Riset terbaru JPMorgan menyebut harga Bitcoin (BTC) kemungkinan akan melemah setelah reward halving. Bank ini melihat sisi negatif dari mata uang kripto terbesar di dunia ini pasca-halving karena pasar masih dalam kondisi overbought (jenuh beli).
Selain itu, harga Bitcoin saat ini di kisaran US$61.200 (Rp 979,2 juta) masih di atas perbandingan yang disesuaikan dengan volatilitas aset kripto ini terhadap emas, yang ditetapkan di level US$45.000 (Rp 720 juta). JPMorgan memproyeksikan biaya produksi Bitcoin pasca-halving mencapai US$42.000 (Rp 672 juta). Biaya produksi Bitcoin secara historis bertindak sebagai batas bawah untuk harga BTC.
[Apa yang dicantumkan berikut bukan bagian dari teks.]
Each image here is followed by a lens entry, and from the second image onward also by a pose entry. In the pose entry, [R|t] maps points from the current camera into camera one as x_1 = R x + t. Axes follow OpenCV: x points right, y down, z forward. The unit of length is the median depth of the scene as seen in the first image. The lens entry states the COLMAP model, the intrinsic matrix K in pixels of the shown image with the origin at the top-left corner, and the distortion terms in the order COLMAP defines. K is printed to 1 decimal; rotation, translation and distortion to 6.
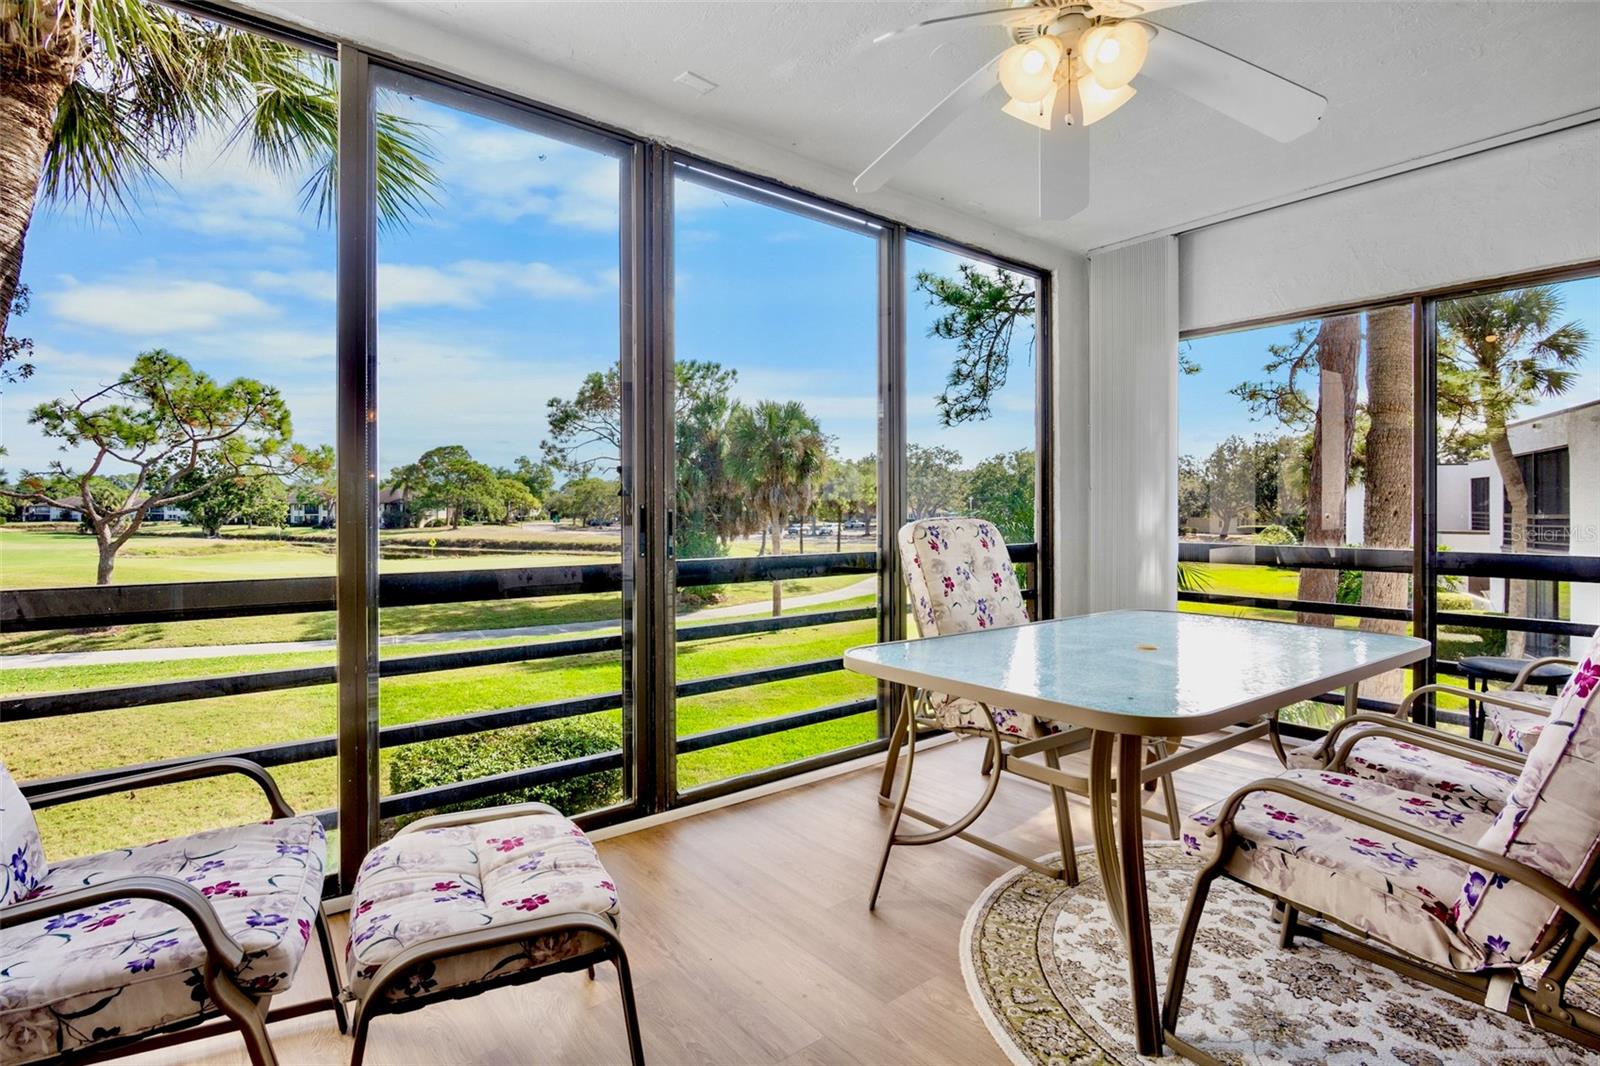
lens RADIAL K [[788.2, 0, 793.9], [0, 788.2, 508.7], [0, 0, 1]] dist [-0.012341, -0.000251]
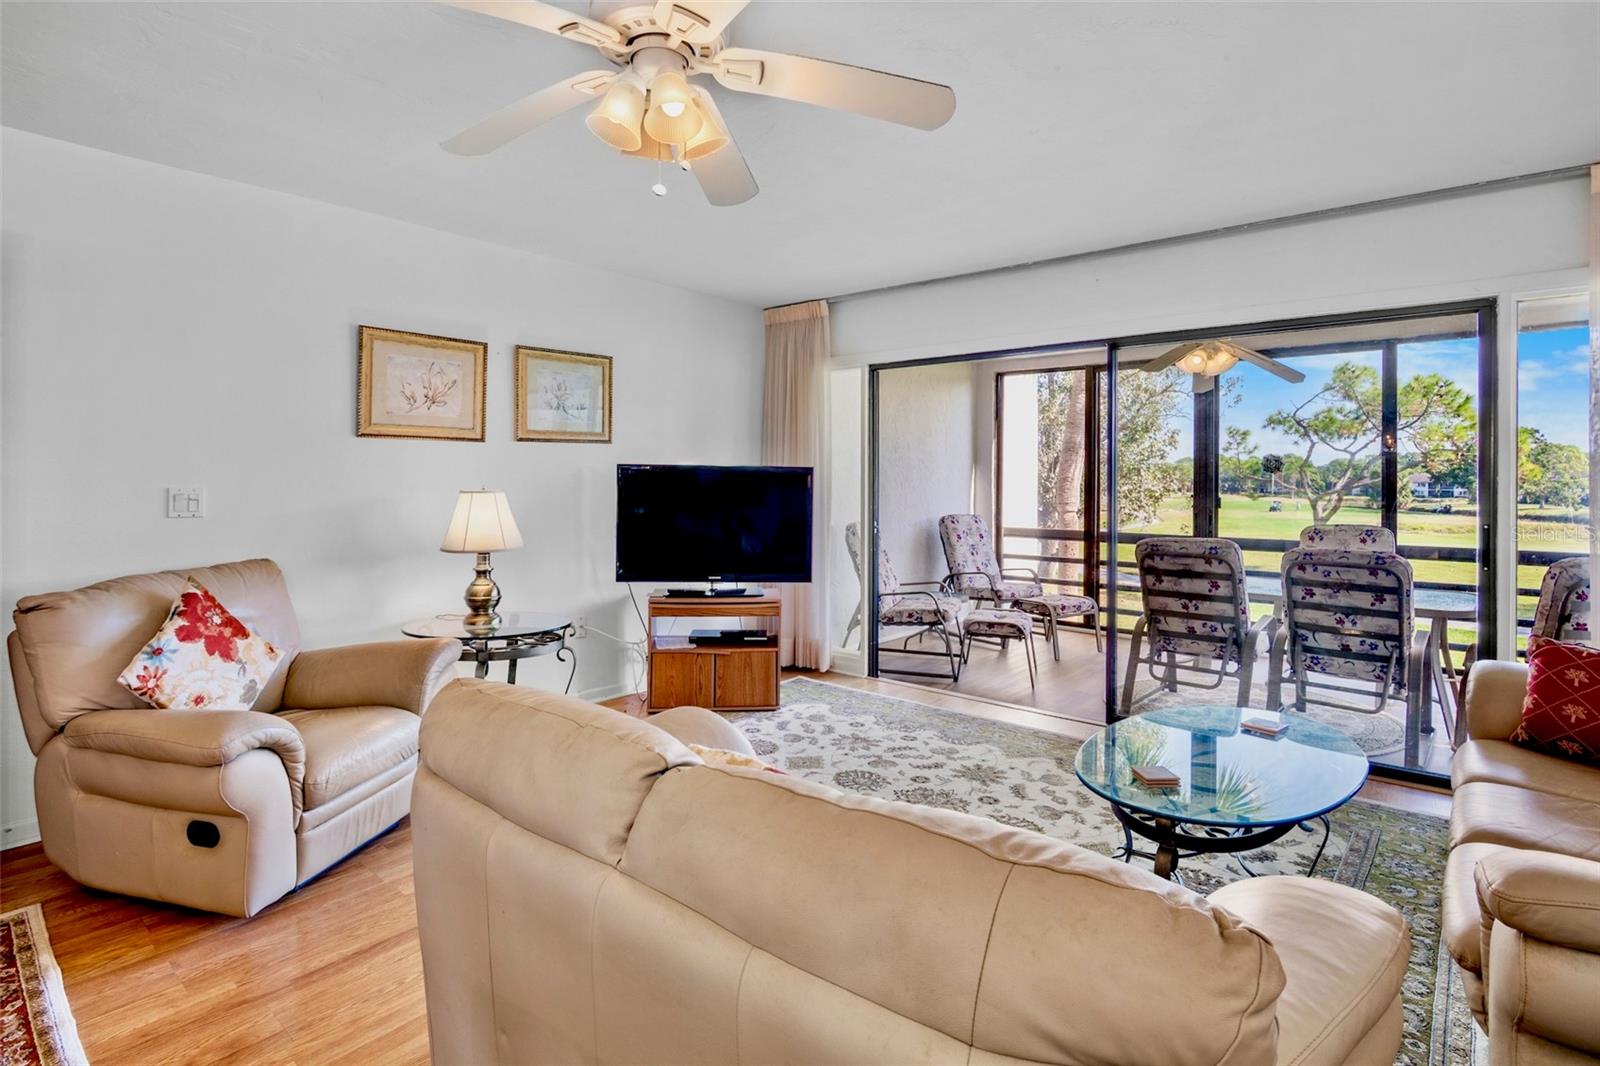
lens RADIAL K [[796.1, 0, 801.6], [0, 796.1, 477.4], [0, 0, 1]] dist [-0.007023, -0.000845]
pose [[0.190844, -0.002985, -0.981616, 0.153490], [-0.005619, 0.999976, -0.004133, -0.007107], [0.981604, 0.006304, 0.190822, -0.048385]]
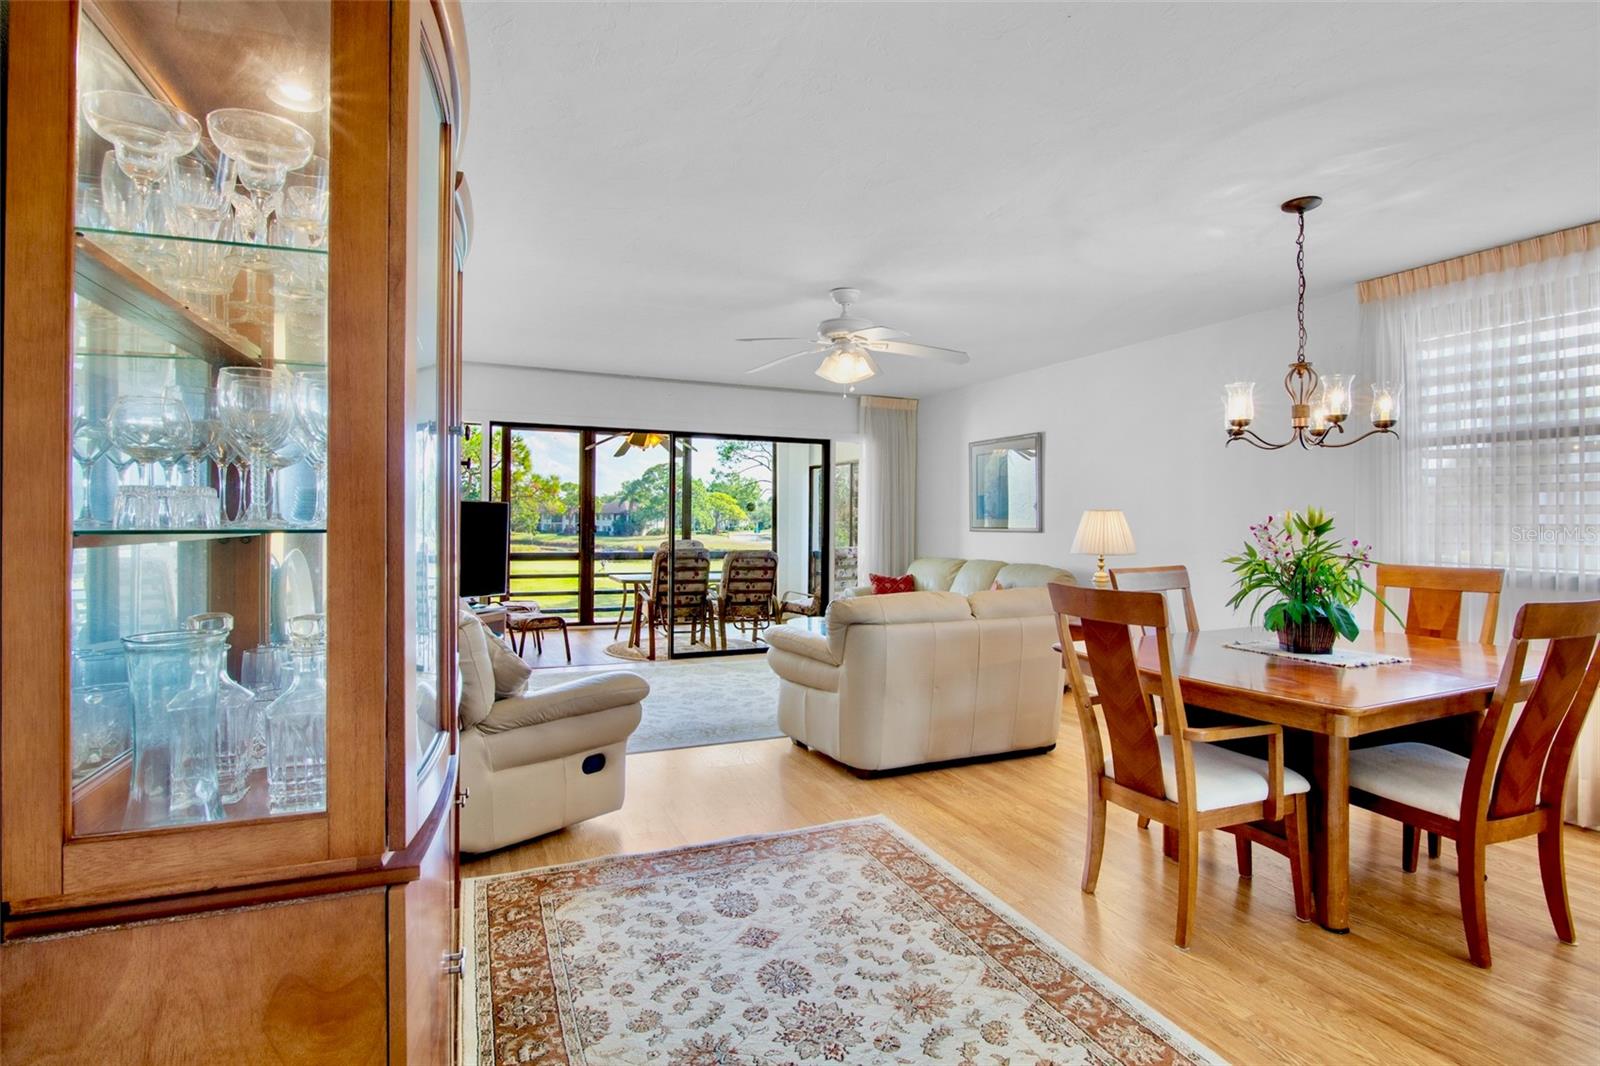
lens RADIAL K [[791.3, 0, 795.0], [0, 791.3, 518.5], [0, 0, 1]] dist [-0.009309, -0.000194]
pose [[0.965581, 0.008922, -0.259951, 0.126821], [-0.009481, 0.999955, -0.000895, -0.006520], [0.259931, 0.003329, 0.965621, -0.165776]]
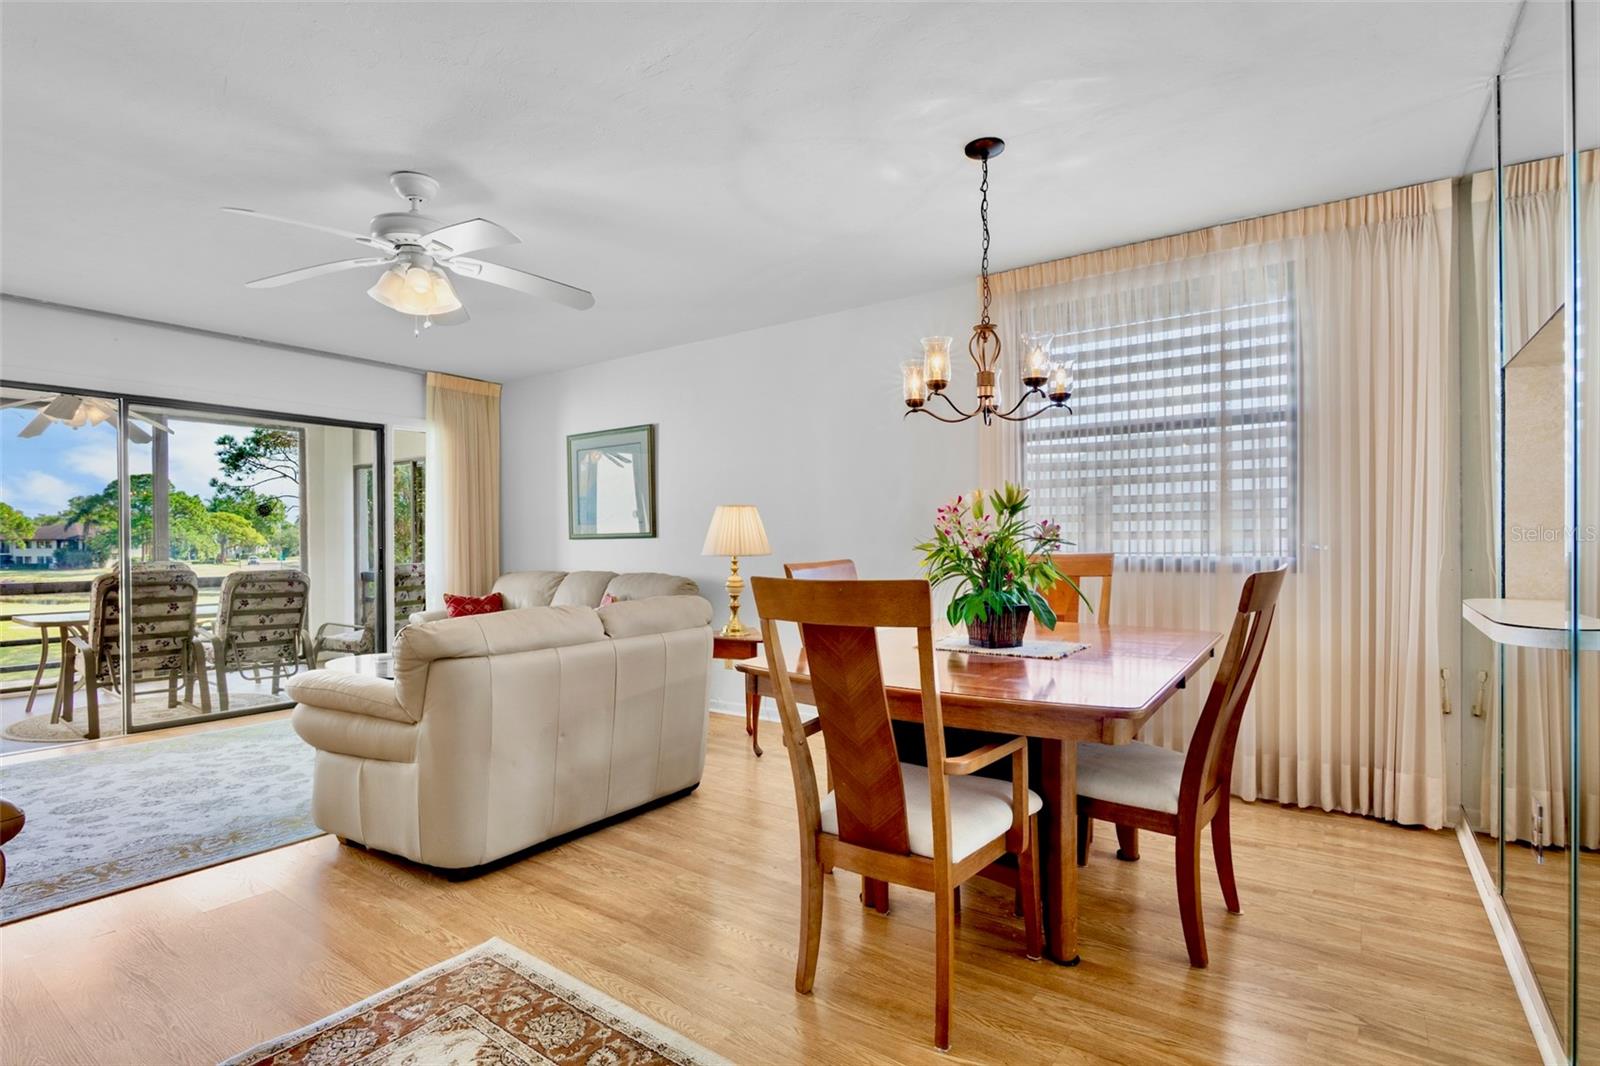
lens RADIAL K [[787.9, 0, 792.7], [0, 787.9, 546.0], [0, 0, 1]] dist [-0.012193, 0.000356]
pose [[0.964430, -0.006361, 0.264264, 0.119028], [0.005185, 0.999973, 0.005146, -0.003018], [-0.264289, -0.003593, 0.964437, -0.138343]]
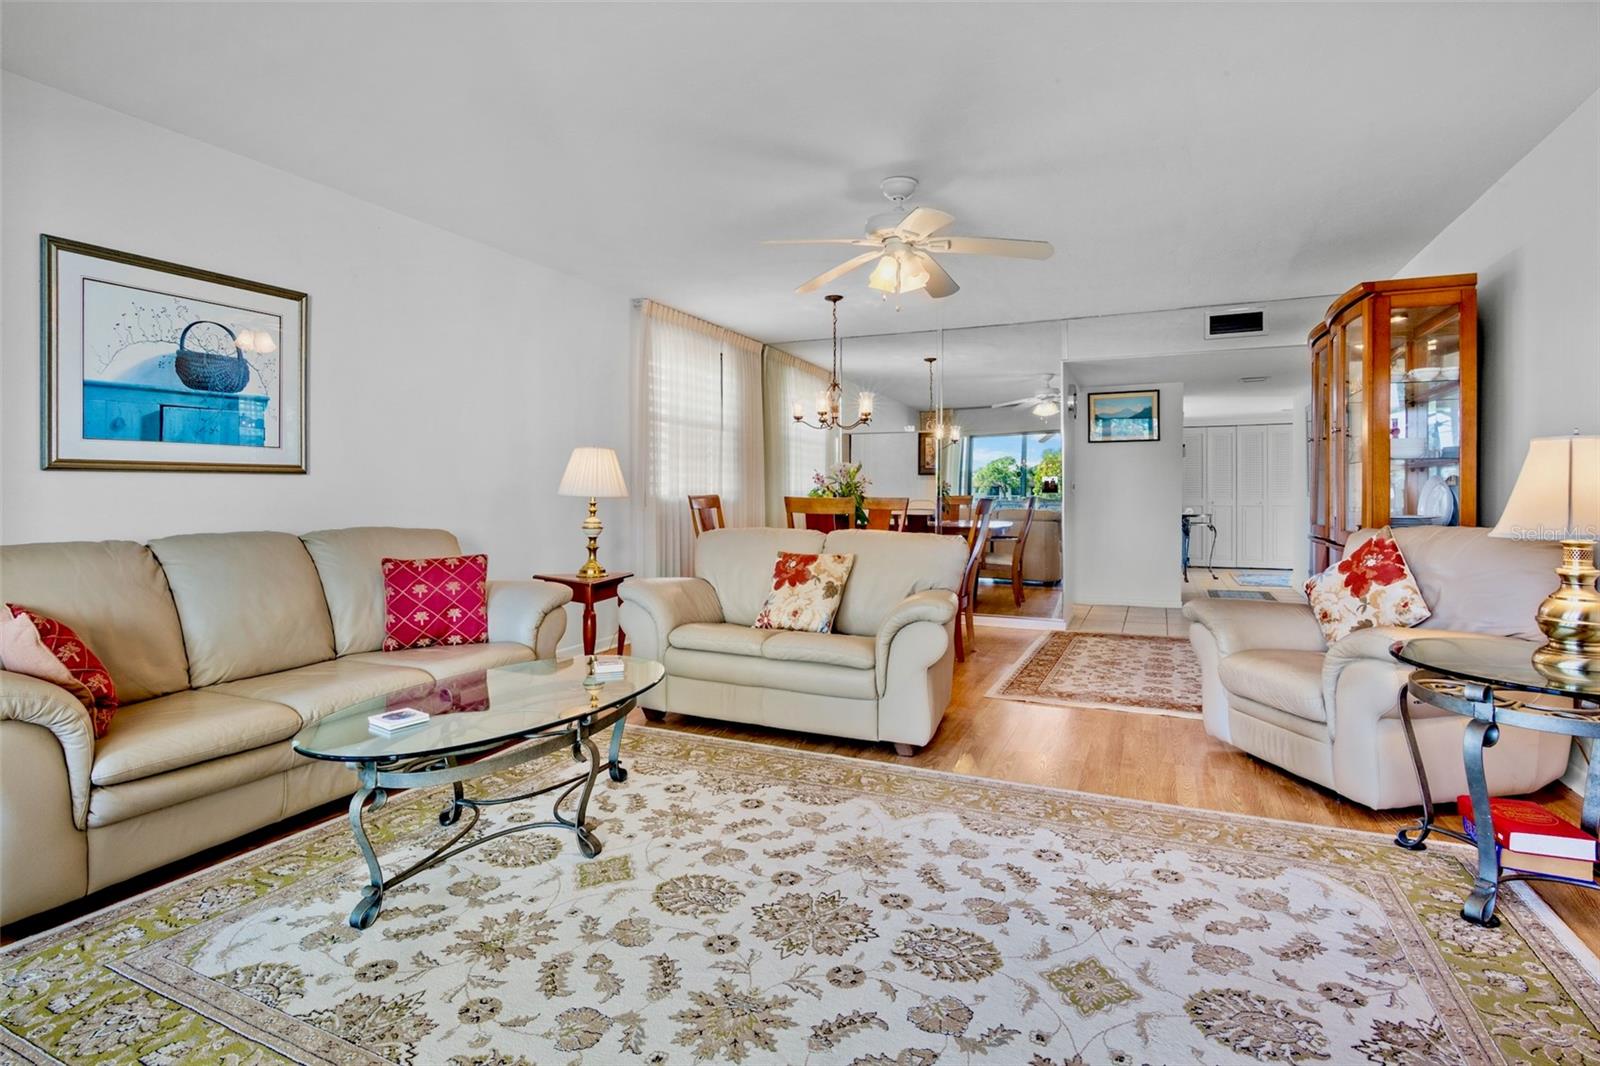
lens RADIAL K [[788.8, 0, 787.1], [0, 788.8, 491.3], [0, 0, 1]] dist [-0.005968, -0.000761]
pose [[-0.442253, 0.004052, 0.896881, 0.017926], [0.001403, 0.999992, -0.003826, -0.001402], [-0.896889, -0.000434, -0.442255, 0.009957]]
Menurut data Coindesk, harga Bitcoin pada Kamis (18/4) naik 3,67% ke level US$63.563 atau Rp 1,02 miliar.
Halving merupakan sebuah peristiwa yang terjadi empat tahun sekali di mana imbalan untuk para penambang dipangkas menjadi setengahnya untuk memperlambat laju pertumbuhan suplai Bitcoin. Para pelaku pasar memprediksi halving akan terjadi sekitar tanggal 19-20 April.
Menurut laporan Coindesk, JPMorgan juga mencatat bahwa pendanaan modal ventura tetap lemah meskipun pasar kripto baru-baru ini mengalami kebangkitan.
Dampak terbesar dari penurunan ini akan dirasakan oleh perusahaan-perusahaan penambang Bitcoin. "Ketika penambang bitcoin yang tidak menguntungkan keluar dari jaringan Bitcoin, kami mengantisipasi penurunan yang signifikan dalam hashrate dan konsolidasi di antara para penambang Bitcoin dengan pangsa tertinggi untuk penambang Bitcoin yang terdaftar di bursa saham," tulis tim analis yang dipimpin oleh Nikolaos Panigirtzoglou, seperti dikutip Coindesk, Jumat (19/4).
Tim analis JPMorgan memprediksi beberapa perusahaan penambang Bitcoin ingin melakukan diversifikasi ke wilayah dengan biaya energi lebih rendah, seperti Amerika Latin atau Afrika pasca-halving. Hal ini dilakukan agar mereka bisa menggunakan mesin penambang Bitcoin mereka dengan efisien.